The Sainsbury family, which established the organisation now known as J Sainsbury PLC, does choose to use the apostrophe and the store is known as “Sainsbury’s”. The first store was labelled “J. Sainsbury” and a banner read “Sainsbury’s for Quality”.
No apostrophe for this brand, first set up by John Boot in Nottingham in 1849 as Boots the Chemist. The company is now part of the Wallgreen empire and as such is formally known as Wallgreens Boots Alliance – with two missing apostrophes!
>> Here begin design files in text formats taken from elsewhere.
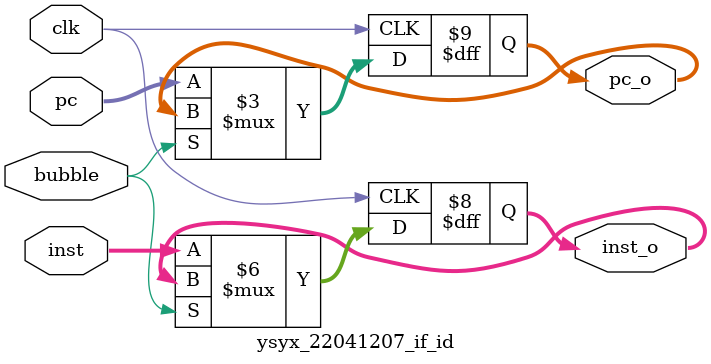
<source format=v>
module ysyx_22041207_if_id (
    input clk,
    input bubble,
    input [31:0] inst,
    input [63:0] pc,
    output reg [31:0] inst_o,
    output reg [63:0] pc_o
);
always @(negedge clk) begin
    if (bubble) begin
        inst_o <= inst_o;
        pc_o <= pc_o;
        $display("npc:%x", pc_o);
    end else begin
        inst_o <= inst;
        pc_o <= pc;
        $display("npc:%x", pc);
    end
end
endmodule
</source>
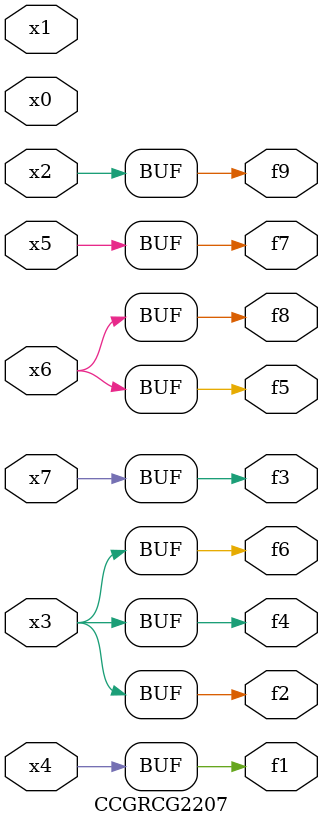
<source format=v>
module CCGRCG2207(
	input x0, x1, x2, x3, x4, x5, x6, x7,
	output f1, f2, f3, f4, f5, f6, f7, f8, f9
);
	assign f1 = x4;
	assign f2 = x3;
	assign f3 = x7;
	assign f4 = x3;
	assign f5 = x6;
	assign f6 = x3;
	assign f7 = x5;
	assign f8 = x6;
	assign f9 = x2;
endmodule

</source>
4) Cadbury Roses chocolates
No apostrophe for either Cadbury or Roses, whose famous strapline was “Roses grow on you!” Chocolatier Cadbury bought out a confectioners created by the Rose brothers and the popular tins of sweets are commonly known as Roses. Occasionally, the company has risked the wrath of chocolate lovers by pruning the Roses, putting fewer in the tin, or changing the flavours, but they remain great favourites.
5) Wall’s ice cream
Another family company, Wall’s was set up by Richard Wall in 1786 and does have an apostrophe. Originally a butcher, the idea of diversifying into ice-cream came in 1913, and for many years Wall’s ice cream was principally manufactured just a few miles from my office, over in Gloucester.
6) Pears soap
The famous translucent, amber bars of soap take their name from the company founder, Andrew Pears, and so the branding is Pears Soap, with no apostrophe. However, if the company is named in the possessive, for example “Pears’ famous adverts”, an apostrophe is required.
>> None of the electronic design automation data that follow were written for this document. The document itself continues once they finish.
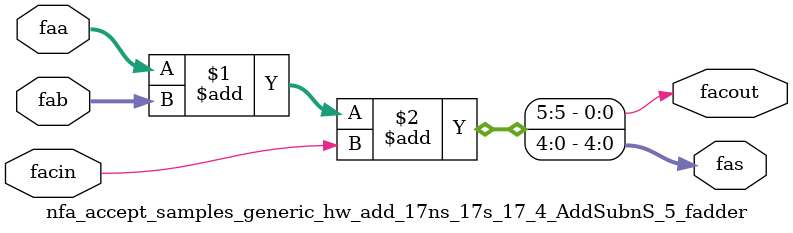
<source format=v>
module nfa_accept_samples_generic_hw_add_17ns_17s_17_4_AddSubnS_5_fadder 
#(parameter
    N = 5
)(
    input  [N-1 : 0]  faa,
    input  [N-1 : 0]  fab,
    input  wire  facin,
    output [N-1 : 0]  fas,
    output wire  facout
);
assign {facout, fas} = faa + fab + facin;
endmodule
</source>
The biggest department store in Europe was started by Charles Henry Harrod. Despite this, the brand name has no apostrophe. Selling everything from pub food to gold bars, Harrods was also the victim of a major crime in 2012 when items worth £240,000 were stolen, including a single dress valued at £24,000.
8) Bettys tea rooms
Bettys is part of the Bettys and Taylors Group Ltd – famous for their Yorkshire tea rooms and scrumptious cakes. The company’s own website states that it is unclear who the founder had in mind when he chose Betty as the name of the tearooms but it offers a few suggestions. Either way, there’s no apostrophe for this brand.
9) Colman’s Mustard
Colman’s Mustard came from a mustard and flour milling business set up by Josiah Colman near Norwich in 1814. The company is said to have made its fortune from the amount of mustard that’s left behind on people’s plates! The brand name does include an apostrophe.
10) McDougalls flour
McDougall Brothers was founded by five brothers – Alexander, Isaac, Arthur, John and James Thomas – in 1864. Despite being the company of the plural McDougalls, there is no apostrophe in the brand name. McDougalls is known for creating a yeast substitute in 1864 and later and inventing self-raising flour, making them a big hit with cake lovers everywhere.
Our quiz is adapted from an idea spotted on the American brand names quiz found on The Consumerist – hat tip to them.